EL-B
The name El-B is a brand of quality assurance with over fifteen years of dance floor satisfaction – it all starts in the club. El-B has absorbed every bit of “what makes people want to move” from every musical experience he has encountered in life – salsa, hardcore, jungle, techno, jazz, funk… He then blends it into honest dance music that is easily digested. Organic. No pesticides or growth hormones, just whole beats and hard grooves. Read forth for insight from a man who is just honestly working to make you dance.
interview by Donnie Valdez
Does your earlier work with Noodles have a lot of influence on what you produce today? Or is your process completely different?

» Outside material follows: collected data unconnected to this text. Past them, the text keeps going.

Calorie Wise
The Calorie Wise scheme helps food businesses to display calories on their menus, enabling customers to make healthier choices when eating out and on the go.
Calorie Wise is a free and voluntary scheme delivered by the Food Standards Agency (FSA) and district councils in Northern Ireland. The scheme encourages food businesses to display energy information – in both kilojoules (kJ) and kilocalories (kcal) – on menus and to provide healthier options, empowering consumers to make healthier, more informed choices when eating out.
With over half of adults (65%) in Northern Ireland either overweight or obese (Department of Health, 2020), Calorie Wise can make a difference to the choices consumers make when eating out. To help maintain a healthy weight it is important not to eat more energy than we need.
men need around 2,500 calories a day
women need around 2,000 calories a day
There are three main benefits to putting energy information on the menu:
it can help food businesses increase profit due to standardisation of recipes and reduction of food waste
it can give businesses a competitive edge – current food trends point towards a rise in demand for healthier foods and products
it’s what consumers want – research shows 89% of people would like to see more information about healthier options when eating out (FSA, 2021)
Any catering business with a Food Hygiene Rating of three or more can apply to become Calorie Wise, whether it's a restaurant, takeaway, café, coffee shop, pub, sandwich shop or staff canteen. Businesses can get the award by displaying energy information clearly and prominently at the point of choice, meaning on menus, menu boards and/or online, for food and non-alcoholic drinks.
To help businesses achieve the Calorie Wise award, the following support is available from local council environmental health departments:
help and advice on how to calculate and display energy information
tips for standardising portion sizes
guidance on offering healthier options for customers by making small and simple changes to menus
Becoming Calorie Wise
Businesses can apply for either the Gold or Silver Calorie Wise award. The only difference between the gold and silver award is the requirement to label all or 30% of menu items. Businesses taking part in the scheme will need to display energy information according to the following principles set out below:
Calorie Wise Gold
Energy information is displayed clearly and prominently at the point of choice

No, I was into music before Groove Chronicles. With my dad being a musician, with Incognito and Cayenne and Gonzalez and stuff. So you know, I had a big jazz, funk, and salsa upbringing. I was in the music scene and touring around with my dad since I was a baby. He said I used to fall asleep in his saxophone case. The big one of course, the baritone. [Laughs] Anyway, before I was with Noodles, I was hanging around on the drum n bass kit a lot. Jungle. Hardcore before that. Techno before that. So that stuff, as you can hear in the music, has influenced it a lot, more than that soul, kinda garage shit that we were doing before. That was just the sound at the time, that’s all. And we wanted to push the boundary at that. But now it’s all different, a completely different sound now.
What element do you think your DJ sets bring to the rave?
When I do a DJ set, I play like 90-95% my stuff. When I say “my stuff” I don’t mean my tracks, I mean tracks that are coming from our camp. There are a lot of producers here. There’s roughly… and this is off the top of my head… There are about six of us here. I’m never without a brand new track, I’m always polishing up stuff and finishing up stuff for them and playing the new stuff. There’s loads of stuff. That’s how we carve …no, that’s how any DJ can carve his own sound. Just play his and his boys’ stuff. And that’s it really. It’s the same with Joker. I was with Joker on KISS FM recently, and he was playing just his own stuff and it really gave an individual sound to his set. So that’s how we do it man, it’s hard grooves. You don’t really hear anybody playin a set like I do, or any of the boys at my camp. Our stuff has that same kind of sound, so it gives us that signature sound on the decks. It’s hard grooves rather than hard noise.